***** Exercise data

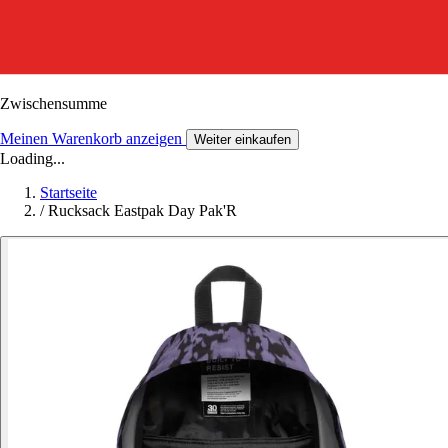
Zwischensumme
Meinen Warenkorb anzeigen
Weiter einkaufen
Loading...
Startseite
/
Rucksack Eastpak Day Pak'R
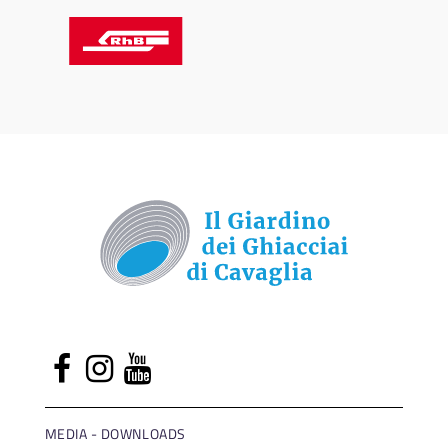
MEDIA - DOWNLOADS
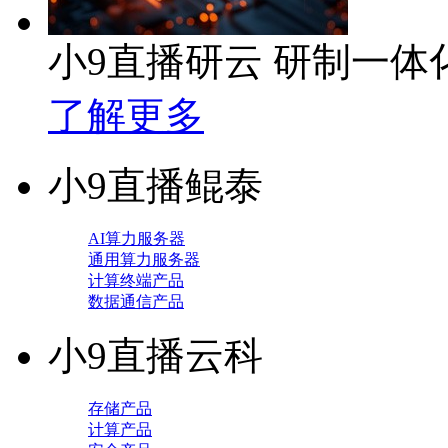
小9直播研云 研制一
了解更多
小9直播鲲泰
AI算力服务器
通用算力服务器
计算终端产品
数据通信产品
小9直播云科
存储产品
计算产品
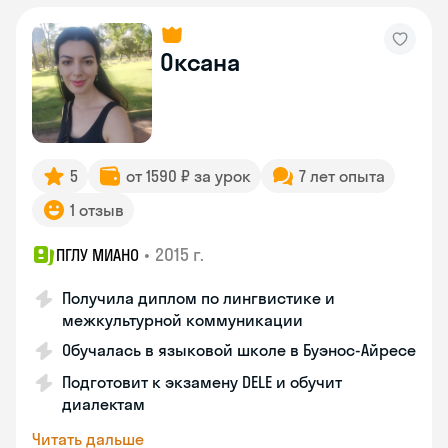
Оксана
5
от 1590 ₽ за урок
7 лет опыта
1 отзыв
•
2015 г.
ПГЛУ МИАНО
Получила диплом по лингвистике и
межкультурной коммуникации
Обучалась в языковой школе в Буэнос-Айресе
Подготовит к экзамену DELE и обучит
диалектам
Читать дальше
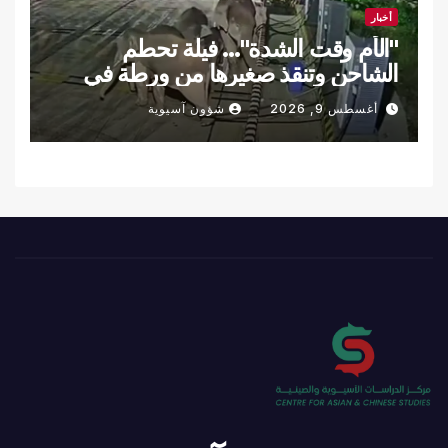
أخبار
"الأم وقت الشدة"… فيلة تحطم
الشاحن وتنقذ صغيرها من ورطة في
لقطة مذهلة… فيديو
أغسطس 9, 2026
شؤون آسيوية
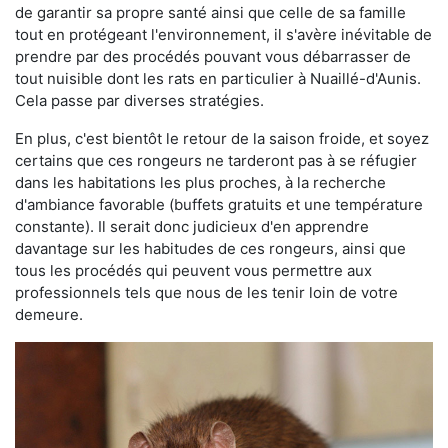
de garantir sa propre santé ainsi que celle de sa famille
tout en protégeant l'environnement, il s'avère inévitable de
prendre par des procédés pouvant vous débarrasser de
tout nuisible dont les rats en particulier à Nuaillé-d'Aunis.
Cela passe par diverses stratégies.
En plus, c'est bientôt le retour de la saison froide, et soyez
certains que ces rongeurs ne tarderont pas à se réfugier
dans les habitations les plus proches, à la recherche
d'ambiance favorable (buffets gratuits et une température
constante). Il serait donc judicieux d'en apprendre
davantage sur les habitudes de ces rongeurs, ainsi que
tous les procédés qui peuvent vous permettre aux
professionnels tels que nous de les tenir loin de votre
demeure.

**********

#### [How to complete this task]
Print the records again exactly, without the pictures.

#### [Task output]
Zwischensumme
Meinen Warenkorb anzeigen
Weiter einkaufen
Loading...
Startseite
/
Rucksack Eastpak Day Pak'R
MEDIA - DOWNLOADS
小9直播研云 研制一
了解更多
小9直播鲲泰
AI算力服务器
通用算力服务器
计算终端产品
数据通信产品
小9直播云科
存储产品
计算产品
Оксана
5
от 1590 ₽ за урок
7 лет опыта
1 отзыв
•
2015 г.
ПГЛУ МИАНО
Получила диплом по лингвистике и
межкультурной коммуникации
Обучалась в языковой школе в Буэнос-Айресе
Подготовит к экзамену DELE и обучит
диалектам
Читать дальше
أخبار
"الأم وقت الشدة"… فيلة تحطم
الشاحن وتنقذ صغيرها من ورطة في
لقطة مذهلة… فيديو
أغسطس 9, 2026
شؤون آسيوية
de garantir sa propre santé ainsi que celle de sa famille
tout en protégeant l'environnement, il s'avère inévitable de
prendre par des procédés pouvant vous débarrasser de
tout nuisible dont les rats en particulier à Nuaillé-d'Aunis.
Cela passe par diverses stratégies.
En plus, c'est bientôt le retour de la saison froide, et soyez
certains que ces rongeurs ne tarderont pas à se réfugier
dans les habitations les plus proches, à la recherche
d'ambiance favorable (buffets gratuits et une température
constante). Il serait donc judicieux d'en apprendre
davantage sur les habitudes de ces rongeurs, ainsi que
tous les procédés qui peuvent vous permettre aux
professionnels tels que nous de les tenir loin de votre
demeure.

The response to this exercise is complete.